“Trust your instincts.”

I don’t remember how old I was when my father said these words to me, but it was somewhere between the end of college and the beginning of real adulthood (for me, this was a 10 year gap).  I was distraught, the memory of my tight chest holding back my adolescent tears is still incredibly strong.  We were in the family room, TV providing background comfort.  I sat on the couch, legs curled up beneath me, while he stood, gently pacing the small space.  Our familiar positions suddenly were broken when he sat down on the other end of the couch, not too close, but clearly yielding his authority and position and handing over the decision making completely to me.

“Trust your instincts,” he said.  “This is your life.  It really doesn’t matter what I think.”

I heard the words but I had no idea what to do with them.  What did that mean?  Did he not care?  Was this another parenting ploy I needed to deconstruct?  I think that I mumbled some response, hoping to actually be the person that he thought I was in that moment, and the conversation was over.  He may have stayed on the couch, sinking into the distraction of the television, or he might have walked out to get a drink or check on some detail of adult life that I still hadn’t encountered, but, either way, I was left alone.
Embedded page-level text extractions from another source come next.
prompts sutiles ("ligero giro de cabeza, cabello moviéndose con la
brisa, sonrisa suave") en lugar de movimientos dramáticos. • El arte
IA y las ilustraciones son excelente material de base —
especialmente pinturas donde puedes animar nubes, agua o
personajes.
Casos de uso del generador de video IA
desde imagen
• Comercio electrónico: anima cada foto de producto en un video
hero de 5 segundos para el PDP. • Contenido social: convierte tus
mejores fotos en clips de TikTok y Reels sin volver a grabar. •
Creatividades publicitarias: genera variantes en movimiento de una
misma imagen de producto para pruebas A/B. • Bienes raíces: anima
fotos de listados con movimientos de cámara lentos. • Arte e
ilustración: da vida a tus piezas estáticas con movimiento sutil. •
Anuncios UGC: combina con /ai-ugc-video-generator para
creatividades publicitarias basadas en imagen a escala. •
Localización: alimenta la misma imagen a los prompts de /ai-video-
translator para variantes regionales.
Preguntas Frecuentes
Decades later, I hear the words often.  “Trust your instincts” has become the defining force that pulls my parts together.  It’s not the gravity that we all depend upon, keeping houses, cars & feet firmly grounded on the earth, but the field that surrounds just me, as if I am the center of my own, little universe.  A solitary planet with its own pull, co-creating the concentric circles of orbiting paths for other planets that share my tiny corner of space.  It is my mantra, but it is only half of what was said.